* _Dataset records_
------------

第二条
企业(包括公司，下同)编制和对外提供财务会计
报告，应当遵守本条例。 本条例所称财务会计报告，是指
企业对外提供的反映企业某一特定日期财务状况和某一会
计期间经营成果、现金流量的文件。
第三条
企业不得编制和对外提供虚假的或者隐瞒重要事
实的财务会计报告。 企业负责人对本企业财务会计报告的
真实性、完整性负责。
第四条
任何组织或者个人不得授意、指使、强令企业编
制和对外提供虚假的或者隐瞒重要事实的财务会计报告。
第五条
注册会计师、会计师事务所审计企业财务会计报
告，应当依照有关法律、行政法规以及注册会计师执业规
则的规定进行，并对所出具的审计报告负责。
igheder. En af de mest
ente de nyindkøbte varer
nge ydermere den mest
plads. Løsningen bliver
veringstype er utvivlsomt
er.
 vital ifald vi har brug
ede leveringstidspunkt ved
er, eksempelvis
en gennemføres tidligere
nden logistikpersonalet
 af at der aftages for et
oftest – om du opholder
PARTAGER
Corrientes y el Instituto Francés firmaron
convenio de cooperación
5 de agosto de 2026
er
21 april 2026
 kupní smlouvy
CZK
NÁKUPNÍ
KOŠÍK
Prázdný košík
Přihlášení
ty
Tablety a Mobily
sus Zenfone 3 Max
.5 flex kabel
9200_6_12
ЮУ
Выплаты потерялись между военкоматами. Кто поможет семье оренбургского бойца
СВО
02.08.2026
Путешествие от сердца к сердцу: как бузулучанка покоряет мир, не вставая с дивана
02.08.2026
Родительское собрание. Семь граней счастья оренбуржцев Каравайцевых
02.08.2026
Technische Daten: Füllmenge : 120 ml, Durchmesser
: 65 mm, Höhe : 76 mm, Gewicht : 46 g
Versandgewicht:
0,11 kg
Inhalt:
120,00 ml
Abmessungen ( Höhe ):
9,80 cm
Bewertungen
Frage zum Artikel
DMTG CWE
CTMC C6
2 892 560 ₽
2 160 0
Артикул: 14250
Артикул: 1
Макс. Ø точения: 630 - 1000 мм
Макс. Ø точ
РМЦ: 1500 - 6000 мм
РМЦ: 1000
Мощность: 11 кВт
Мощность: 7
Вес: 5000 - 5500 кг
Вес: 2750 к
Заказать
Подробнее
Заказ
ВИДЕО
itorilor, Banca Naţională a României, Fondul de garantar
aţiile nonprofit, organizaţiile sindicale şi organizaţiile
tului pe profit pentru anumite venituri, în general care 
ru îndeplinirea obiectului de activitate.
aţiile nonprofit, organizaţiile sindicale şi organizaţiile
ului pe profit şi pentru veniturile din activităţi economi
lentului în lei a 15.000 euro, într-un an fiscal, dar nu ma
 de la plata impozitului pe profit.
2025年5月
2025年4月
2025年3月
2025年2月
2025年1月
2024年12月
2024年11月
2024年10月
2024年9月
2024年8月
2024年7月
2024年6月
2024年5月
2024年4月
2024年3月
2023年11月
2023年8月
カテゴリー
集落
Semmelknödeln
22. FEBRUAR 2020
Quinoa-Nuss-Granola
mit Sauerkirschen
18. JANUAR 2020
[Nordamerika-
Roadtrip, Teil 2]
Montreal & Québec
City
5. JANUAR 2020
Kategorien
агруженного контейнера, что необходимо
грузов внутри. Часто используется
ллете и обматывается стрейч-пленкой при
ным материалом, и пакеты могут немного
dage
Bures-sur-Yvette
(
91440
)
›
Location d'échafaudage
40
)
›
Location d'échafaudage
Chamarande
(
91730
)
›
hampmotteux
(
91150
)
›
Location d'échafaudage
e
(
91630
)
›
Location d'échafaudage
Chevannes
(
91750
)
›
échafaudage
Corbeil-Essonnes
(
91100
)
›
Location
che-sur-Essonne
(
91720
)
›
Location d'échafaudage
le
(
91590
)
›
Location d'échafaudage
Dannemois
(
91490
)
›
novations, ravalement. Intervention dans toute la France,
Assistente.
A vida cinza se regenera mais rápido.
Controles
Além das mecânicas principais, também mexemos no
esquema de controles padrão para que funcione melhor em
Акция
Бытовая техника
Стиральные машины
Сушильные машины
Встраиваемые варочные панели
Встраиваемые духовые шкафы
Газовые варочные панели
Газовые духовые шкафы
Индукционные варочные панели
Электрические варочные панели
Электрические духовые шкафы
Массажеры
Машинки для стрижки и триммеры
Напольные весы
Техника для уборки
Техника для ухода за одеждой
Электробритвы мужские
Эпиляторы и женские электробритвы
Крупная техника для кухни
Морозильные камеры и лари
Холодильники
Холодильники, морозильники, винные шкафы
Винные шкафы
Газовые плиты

------------

* _What to produce_
Write out every line of the listing above, keeping each one unchanged and in the same order.

* _Completed exercise_
第二条
企业(包括公司，下同)编制和对外提供财务会计
报告，应当遵守本条例。 本条例所称财务会计报告，是指
企业对外提供的反映企业某一特定日期财务状况和某一会
计期间经营成果、现金流量的文件。
第三条
企业不得编制和对外提供虚假的或者隐瞒重要事
实的财务会计报告。 企业负责人对本企业财务会计报告的
真实性、完整性负责。
第四条
任何组织或者个人不得授意、指使、强令企业编
制和对外提供虚假的或者隐瞒重要事实的财务会计报告。
第五条
注册会计师、会计师事务所审计企业财务会计报
告，应当依照有关法律、行政法规以及注册会计师执业规
则的规定进行，并对所出具的审计报告负责。
igheder. En af de mest
ente de nyindkøbte varer
nge ydermere den mest
plads. Løsningen bliver
veringstype er utvivlsomt
er.
 vital ifald vi har brug
ede leveringstidspunkt ved
er, eksempelvis
en gennemføres tidligere
nden logistikpersonalet
 af at der aftages for et
oftest – om du opholder
PARTAGER
Corrientes y el Instituto Francés firmaron
convenio de cooperación
5 de agosto de 2026
er
21 april 2026
 kupní smlouvy
CZK
NÁKUPNÍ
KOŠÍK
Prázdný košík
Přihlášení
ty
Tablety a Mobily
sus Zenfone 3 Max
.5 flex kabel
9200_6_12
ЮУ
Выплаты потерялись между военкоматами. Кто поможет семье оренбургского бойца
СВО
02.08.2026
Путешествие от сердца к сердцу: как бузулучанка покоряет мир, не вставая с дивана
02.08.2026
Родительское собрание. Семь граней счастья оренбуржцев Каравайцевых
02.08.2026
Technische Daten: Füllmenge : 120 ml, Durchmesser
: 65 mm, Höhe : 76 mm, Gewicht : 46 g
Versandgewicht:
0,11 kg
Inhalt:
120,00 ml
Abmessungen ( Höhe ):
9,80 cm
Bewertungen
Frage zum Artikel
DMTG CWE
CTMC C6
2 892 560 ₽
2 160 0
Артикул: 14250
Артикул: 1
Макс. Ø точения: 630 - 1000 мм
Макс. Ø точ
РМЦ: 1500 - 6000 мм
РМЦ: 1000
Мощность: 11 кВт
Мощность: 7
Вес: 5000 - 5500 кг
Вес: 2750 к
Заказать
Подробнее
Заказ
ВИДЕО
itorilor, Banca Naţională a României, Fondul de garantar
aţiile nonprofit, organizaţiile sindicale şi organizaţiile
tului pe profit pentru anumite venituri, în general care 
ru îndeplinirea obiectului de activitate.
aţiile nonprofit, organizaţiile sindicale şi organizaţiile
ului pe profit şi pentru veniturile din activităţi economi
lentului în lei a 15.000 euro, într-un an fiscal, dar nu ma
 de la plata impozitului pe profit.
2025年5月
2025年4月
2025年3月
2025年2月
2025年1月
2024年12月
2024年11月
2024年10月
2024年9月
2024年8月
2024年7月
2024年6月
2024年5月
2024年4月
2024年3月
2023年11月
2023年8月
カテゴリー
集落
Semmelknödeln
22. FEBRUAR 2020
Quinoa-Nuss-Granola
mit Sauerkirschen
18. JANUAR 2020
[Nordamerika-
Roadtrip, Teil 2]
Montreal & Québec
City
5. JANUAR 2020
Kategorien
агруженного контейнера, что необходимо
грузов внутри. Часто используется
ллете и обматывается стрейч-пленкой при
ным материалом, и пакеты могут немного
dage
Bures-sur-Yvette
(
91440
)
›
Location d'échafaudage
40
)
›
Location d'échafaudage
Chamarande
(
91730
)
›
hampmotteux
(
91150
)
›
Location d'échafaudage
e
(
91630
)
›
Location d'échafaudage
Chevannes
(
91750
)
›
échafaudage
Corbeil-Essonnes
(
91100
)
›
Location
che-sur-Essonne
(
91720
)
›
Location d'échafaudage
le
(
91590
)
›
Location d'échafaudage
Dannemois
(
91490
)
›
novations, ravalement. Intervention dans toute la France,
Assistente.
A vida cinza se regenera mais rápido.
Controles
Além das mecânicas principais, também mexemos no
esquema de controles padrão para que funcione melhor em
Акция
Бытовая техника
Стиральные машины
Сушильные машины
Встраиваемые варочные панели
Встраиваемые духовые шкафы
Газовые варочные панели
Газовые духовые шкафы
Индукционные варочные панели
Электрические варочные панели
Электрические духовые шкафы
Массажеры
Машинки для стрижки и триммеры
Напольные весы
Техника для уборки
Техника для ухода за одеждой
Электробритвы мужские
Эпиляторы и женские электробритвы
Крупная техника для кухни
Морозильные камеры и лари
Холодильники
Холодильники, морозильники, винные шкафы
Винные шкафы
Газовые плиты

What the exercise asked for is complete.